Job
Please output the entries below without altering a single character.

BEGIN Information supplied

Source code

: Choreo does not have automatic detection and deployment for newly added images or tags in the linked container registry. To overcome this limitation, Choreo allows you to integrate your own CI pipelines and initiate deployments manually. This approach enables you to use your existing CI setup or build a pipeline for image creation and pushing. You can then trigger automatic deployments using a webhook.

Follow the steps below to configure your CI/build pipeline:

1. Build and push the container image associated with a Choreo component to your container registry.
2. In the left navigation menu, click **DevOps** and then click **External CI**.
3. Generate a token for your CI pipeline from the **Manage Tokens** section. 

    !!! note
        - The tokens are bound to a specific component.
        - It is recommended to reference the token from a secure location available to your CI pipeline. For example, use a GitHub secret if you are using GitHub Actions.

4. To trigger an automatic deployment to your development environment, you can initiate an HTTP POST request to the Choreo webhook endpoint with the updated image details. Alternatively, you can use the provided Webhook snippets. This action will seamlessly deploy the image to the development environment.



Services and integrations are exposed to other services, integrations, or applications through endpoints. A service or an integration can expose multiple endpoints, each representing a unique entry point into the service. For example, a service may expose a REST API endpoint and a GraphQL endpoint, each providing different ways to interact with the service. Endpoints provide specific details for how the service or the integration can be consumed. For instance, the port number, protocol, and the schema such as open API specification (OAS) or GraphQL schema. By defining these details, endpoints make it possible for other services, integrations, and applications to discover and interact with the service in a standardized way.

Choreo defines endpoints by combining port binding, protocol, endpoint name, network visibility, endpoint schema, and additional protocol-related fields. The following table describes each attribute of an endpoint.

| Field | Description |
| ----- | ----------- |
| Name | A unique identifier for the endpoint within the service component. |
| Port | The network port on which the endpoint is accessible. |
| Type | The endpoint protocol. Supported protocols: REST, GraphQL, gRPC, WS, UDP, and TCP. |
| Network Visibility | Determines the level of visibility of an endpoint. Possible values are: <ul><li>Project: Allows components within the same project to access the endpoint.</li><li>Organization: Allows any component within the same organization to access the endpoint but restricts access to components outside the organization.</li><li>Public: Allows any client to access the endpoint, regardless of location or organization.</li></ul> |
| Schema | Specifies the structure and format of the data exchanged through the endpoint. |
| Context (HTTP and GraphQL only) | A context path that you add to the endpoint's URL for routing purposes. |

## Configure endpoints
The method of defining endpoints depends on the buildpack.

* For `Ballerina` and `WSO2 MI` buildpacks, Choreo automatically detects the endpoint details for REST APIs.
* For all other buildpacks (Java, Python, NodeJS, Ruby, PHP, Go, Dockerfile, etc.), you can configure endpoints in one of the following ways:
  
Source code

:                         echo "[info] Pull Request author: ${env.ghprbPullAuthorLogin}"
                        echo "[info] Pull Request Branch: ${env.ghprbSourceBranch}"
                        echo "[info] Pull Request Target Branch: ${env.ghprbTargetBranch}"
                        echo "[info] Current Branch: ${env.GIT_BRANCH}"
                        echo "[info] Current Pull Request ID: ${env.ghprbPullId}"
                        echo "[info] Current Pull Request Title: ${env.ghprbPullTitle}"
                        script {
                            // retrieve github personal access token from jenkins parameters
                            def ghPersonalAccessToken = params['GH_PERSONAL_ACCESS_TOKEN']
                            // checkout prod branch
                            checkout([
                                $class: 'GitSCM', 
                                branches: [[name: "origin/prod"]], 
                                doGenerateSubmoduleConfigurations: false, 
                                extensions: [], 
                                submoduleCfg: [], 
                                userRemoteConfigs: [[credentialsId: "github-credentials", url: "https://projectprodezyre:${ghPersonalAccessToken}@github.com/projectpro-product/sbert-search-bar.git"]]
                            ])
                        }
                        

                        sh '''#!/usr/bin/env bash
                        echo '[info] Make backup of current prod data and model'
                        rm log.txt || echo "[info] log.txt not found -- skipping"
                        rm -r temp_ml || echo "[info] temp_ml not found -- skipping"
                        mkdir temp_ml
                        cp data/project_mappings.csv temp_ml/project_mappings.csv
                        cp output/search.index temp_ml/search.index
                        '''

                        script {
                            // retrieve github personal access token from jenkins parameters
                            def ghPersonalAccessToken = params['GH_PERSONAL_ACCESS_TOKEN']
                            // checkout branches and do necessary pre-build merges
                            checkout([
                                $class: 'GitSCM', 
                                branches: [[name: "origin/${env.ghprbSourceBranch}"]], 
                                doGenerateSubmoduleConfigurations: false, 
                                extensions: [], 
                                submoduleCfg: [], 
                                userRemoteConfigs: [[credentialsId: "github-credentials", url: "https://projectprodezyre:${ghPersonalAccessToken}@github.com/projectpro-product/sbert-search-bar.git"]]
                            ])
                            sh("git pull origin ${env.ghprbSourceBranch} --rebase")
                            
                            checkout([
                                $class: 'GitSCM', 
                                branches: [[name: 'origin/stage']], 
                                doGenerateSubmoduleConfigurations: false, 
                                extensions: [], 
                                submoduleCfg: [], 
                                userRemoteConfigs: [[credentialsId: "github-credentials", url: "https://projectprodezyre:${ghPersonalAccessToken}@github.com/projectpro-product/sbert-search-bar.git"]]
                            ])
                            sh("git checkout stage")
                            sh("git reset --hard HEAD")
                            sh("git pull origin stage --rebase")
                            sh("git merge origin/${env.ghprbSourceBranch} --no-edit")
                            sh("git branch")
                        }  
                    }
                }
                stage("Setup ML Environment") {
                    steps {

END Information supplied

Solution to this exercise
Source code

: Choreo does not have automatic detection and deployment for newly added images or tags in the linked container registry. To overcome this limitation, Choreo allows you to integrate your own CI pipelines and initiate deployments manually. This approach enables you to use your existing CI setup or build a pipeline for image creation and pushing. You can then trigger automatic deployments using a webhook.

Follow the steps below to configure your CI/build pipeline:

1. Build and push the container image associated with a Choreo component to your container registry.
2. In the left navigation menu, click **DevOps** and then click **External CI**.
3. Generate a token for your CI pipeline from the **Manage Tokens** section. 

    !!! note
        - The tokens are bound to a specific component.
        - It is recommended to reference the token from a secure location available to your CI pipeline. For example, use a GitHub secret if you are using GitHub Actions.

4. To trigger an automatic deployment to your development environment, you can initiate an HTTP POST request to the Choreo webhook endpoint with the updated image details. Alternatively, you can use the provided Webhook snippets. This action will seamlessly deploy the image to the development environment.



Services and integrations are exposed to other services, integrations, or applications through endpoints. A service or an integration can expose multiple endpoints, each representing a unique entry point into the service. For example, a service may expose a REST API endpoint and a GraphQL endpoint, each providing different ways to interact with the service. Endpoints provide specific details for how the service or the integration can be consumed. For instance, the port number, protocol, and the schema such as open API specification (OAS) or GraphQL schema. By defining these details, endpoints make it possible for other services, integrations, and applications to discover and interact with the service in a standardized way.

Choreo defines endpoints by combining port binding, protocol, endpoint name, network visibility, endpoint schema, and additional protocol-related fields. The following table describes each attribute of an endpoint.

| Field | Description |
| ----- | ----------- |
| Name | A unique identifier for the endpoint within the service component. |
| Port | The network port on which the endpoint is accessible. |
| Type | The endpoint protocol. Supported protocols: REST, GraphQL, gRPC, WS, UDP, and TCP. |
| Network Visibility | Determines the level of visibility of an endpoint. Possible values are: <ul><li>Project: Allows components within the same project to access the endpoint.</li><li>Organization: Allows any component within the same organization to access the endpoint but restricts access to components outside the organization.</li><li>Public: Allows any client to access the endpoint, regardless of location or organization.</li></ul> |
| Schema | Specifies the structure and format of the data exchanged through the endpoint. |
| Context (HTTP and GraphQL only) | A context path that you add to the endpoint's URL for routing purposes. |

## Configure endpoints
The method of defining endpoints depends on the buildpack.

* For `Ballerina` and `WSO2 MI` buildpacks, Choreo automatically detects the endpoint details for REST APIs.
* For all other buildpacks (Java, Python, NodeJS, Ruby, PHP, Go, Dockerfile, etc.), you can configure endpoints in one of the following ways:
  
Source code

:                         echo "[info] Pull Request author: ${env.ghprbPullAuthorLogin}"
                        echo "[info] Pull Request Branch: ${env.ghprbSourceBranch}"
                        echo "[info] Pull Request Target Branch: ${env.ghprbTargetBranch}"
                        echo "[info] Current Branch: ${env.GIT_BRANCH}"
                        echo "[info] Current Pull Request ID: ${env.ghprbPullId}"
                        echo "[info] Current Pull Request Title: ${env.ghprbPullTitle}"
                        script {
                            // retrieve github personal access token from jenkins parameters
                            def ghPersonalAccessToken = params['GH_PERSONAL_ACCESS_TOKEN']
                            // checkout prod branch
                            checkout([
                                $class: 'GitSCM', 
                                branches: [[name: "origin/prod"]], 
                                doGenerateSubmoduleConfigurations: false, 
                                extensions: [], 
                                submoduleCfg: [], 
                                userRemoteConfigs: [[credentialsId: "github-credentials", url: "https://projectprodezyre:${ghPersonalAccessToken}@github.com/projectpro-product/sbert-search-bar.git"]]
                            ])
                        }
                        

                        sh '''#!/usr/bin/env bash
                        echo '[info] Make backup of current prod data and model'
                        rm log.txt || echo "[info] log.txt not found -- skipping"
                        rm -r temp_ml || echo "[info] temp_ml not found -- skipping"
                        mkdir temp_ml
                        cp data/project_mappings.csv temp_ml/project_mappings.csv
                        cp output/search.index temp_ml/search.index
                        '''

                        script {
                            // retrieve github personal access token from jenkins parameters
                            def ghPersonalAccessToken = params['GH_PERSONAL_ACCESS_TOKEN']
                            // checkout branches and do necessary pre-build merges
                            checkout([
                                $class: 'GitSCM', 
                                branches: [[name: "origin/${env.ghprbSourceBranch}"]], 
                                doGenerateSubmoduleConfigurations: false, 
                                extensions: [], 
                                submoduleCfg: [], 
                                userRemoteConfigs: [[credentialsId: "github-credentials", url: "https://projectprodezyre:${ghPersonalAccessToken}@github.com/projectpro-product/sbert-search-bar.git"]]
                            ])
                            sh("git pull origin ${env.ghprbSourceBranch} --rebase")
                            
                            checkout([
                                $class: 'GitSCM', 
                                branches: [[name: 'origin/stage']], 
                                doGenerateSubmoduleConfigurations: false, 
                                extensions: [], 
                                submoduleCfg: [], 
                                userRemoteConfigs: [[credentialsId: "github-credentials", url: "https://projectprodezyre:${ghPersonalAccessToken}@github.com/projectpro-product/sbert-search-bar.git"]]
                            ])
                            sh("git checkout stage")
                            sh("git reset --hard HEAD")
                            sh("git pull origin stage --rebase")
                            sh("git merge origin/${env.ghprbSourceBranch} --no-edit")
                            sh("git branch")
                        }  
                    }
                }
                stage("Setup ML Environment") {
                    steps {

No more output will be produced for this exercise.